If we were truly civilized, like say the French, we would long ago have gathered by the millions at the National Mall, marched on Congress, and then moved to surround the White House. In other words, 
we would have taken firm steps to demand our elected representatives end the gridlock that has paralyzed our government and the nation.

If “we the people” would galvanize into action as we did during the civil rights and anti-Vietnam War days of the 1960s, the spirit of Thomas Jefferson would undoubtedly be with us. Unlike other leaders of the republic, Jefferson felt the people had a right to do more than express their grievances against the government. In a 1787 letter to James Madison, Jefferson wrote: “I hold that a little rebellion now and then is a good thing, and as necessary in the political world as storms in the physical ... It is a medicine necessary for the sound health of government.”

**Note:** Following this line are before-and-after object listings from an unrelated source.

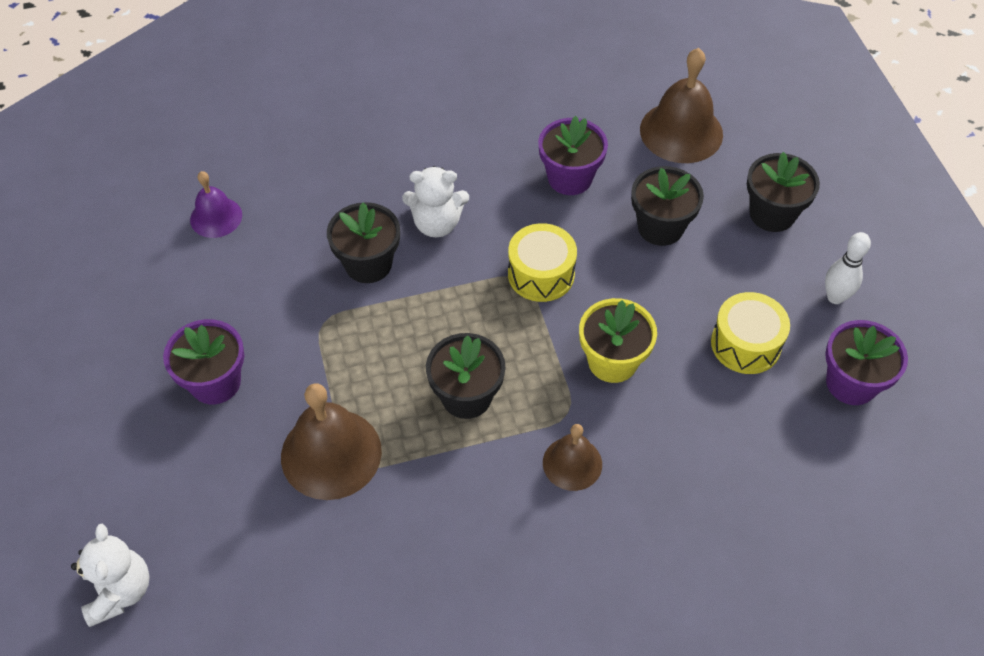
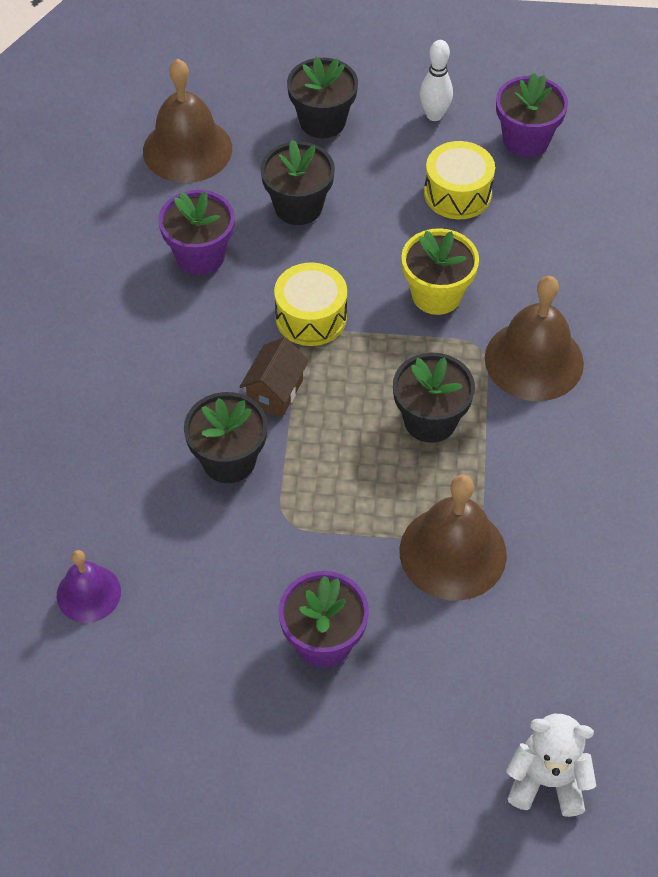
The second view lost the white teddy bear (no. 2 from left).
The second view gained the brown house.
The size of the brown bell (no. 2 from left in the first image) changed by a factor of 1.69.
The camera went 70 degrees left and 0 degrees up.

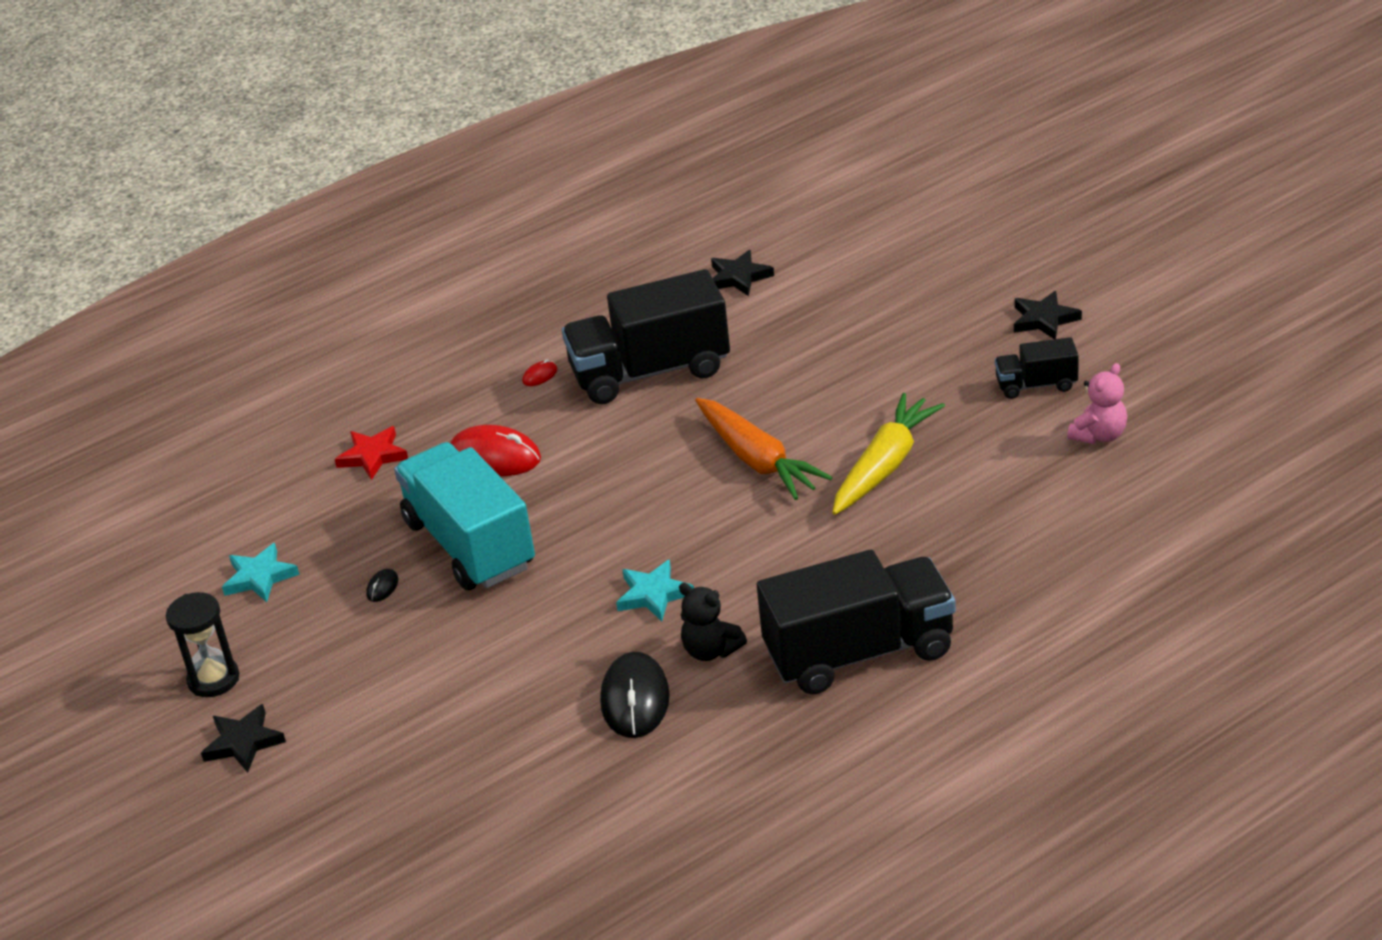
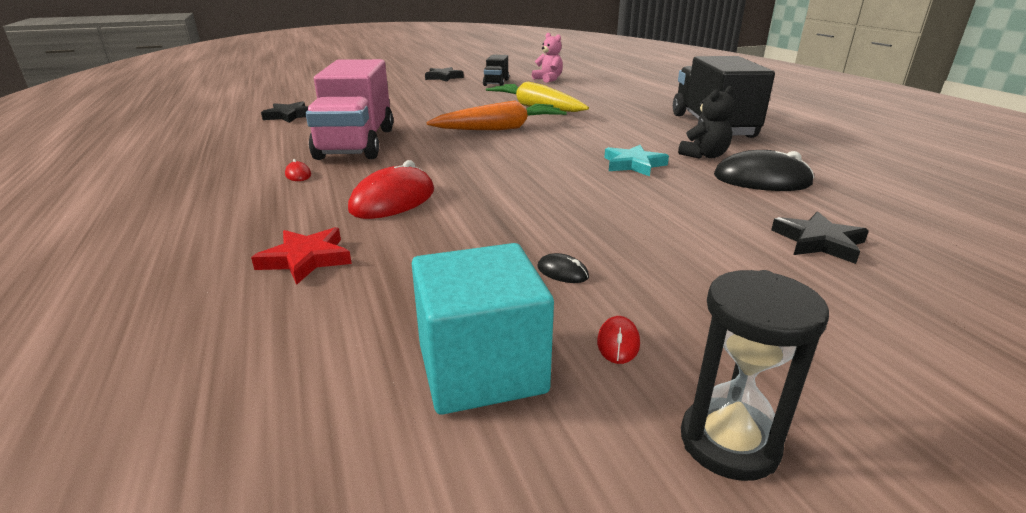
The second view lost the turquoise truck.
The second view gained the red mouse (no. 3 from left).
The black star (no. 1 from left in the first image) ended up elsewhere.
Where the turquoise star (no. 1 from left) stood, the turquoise cube came to stand.
What was the black truck (no. 1 from left) turned into the pink truck.
The camera went 80 degrees left and 10 degrees down.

I would hope any Jefferson-style “rebellion” would be led by progressives, but I’m afraid that’s just not in the cards. Unfortunately, it’s the far-right that currently has the “fire in the belly,” while the best we liberals can muster is sitting around a drum circle smoking legal medicinal marijuana and trying to remember the
lyrics to “Kumbaya” and “Where Have All The Flowers Gone?”
E. Michael Ervin
Grand Junction

Republicans raised debt
without cutting spending

As an independent voter, I am outraged at the debates over the deficit. Both parties have contributed to it, but the biggest contributor has been the Republican Party and it amazes me that the voters have forgotten how we got here.
My disappointment with the Democratic Party is its unwillingness to make some cuts to entitlement programs. We really do need Medicare, health care reform and Social Security. But they always go a bit too far. There are some cuts that can be made, like cuts on spending for people who are not citizens.

My biggest gripe is with the Republican Party. When President Jimmy Carter left office, we had a federal debt of $998 billion (an increase of $299 billion during his four years). When President Reagan left, it was $2.86 trillion. For President George H.W. Bush it was $4.4 Trillion; for President Clinton, $5.8 Trillion; for President George W. Bush, $11.9 trillion.

Do the math. The Democratic presidents raised the debt $1.7 trillion, the Republicans, $9.5 trillion. They implemented tax cuts that benefited corporations and the rich, then did not cut back on spending.

Then, with their deregulation, they allowed banks to gamble with our money, causing the economic crisis. That is what created the high unemployment. Now they want to continue to allow these “entitlements” to continue for the richest Americans by not removing loopholes while cutting things like Medicare that older and financially strapped Americans like my parents depend on.

Closing these loopholes will not cost jobs. Allowing the government to default will, and not just a measly 1 or 2 percent.

President Obama is doing a very good job trying to compromise. He inherited this mess and the tax cuts that are still piling on the debt.

Come on Republicans, quit being such hypocrites and let’s work together.
David Copely
Grand Junction

Holder and Obama should be
impeached over gun plan

A recent headline reads, “ATF keeping tabs on who buys high-powered rifles along border.” It refers to an AP wire story, or part of it.

My daddy taught us that it’s a whole lot harder to earn trust again once that sacred trust had been broken.

It is good that there seems to have been some policy change. But the headline I long to see is, “Eric Holder is greeted by Sheriff Joe Apaio for fitting of pink prison wear after being impeached.” A companion headline could read, “Obama impeached for his role in DOJ /ATF scheme to allow guns to run into Mexico to the drug cartels.”

Now those headline would suggest change I could believe in.

If American citizens are now feeling the need to keep and bear arms because our own president and
his Justice Department have been behind the arming of the Mexican drug cartels since 2009, I can understand why the level of distrust is there.

Our own government has worked very hard to earn a reputation as anti-American. Maybe these Mexican
drug cartels are the private army Obama spoke of. They seem unfettered by our Constitution as much as Obama himself seems to be.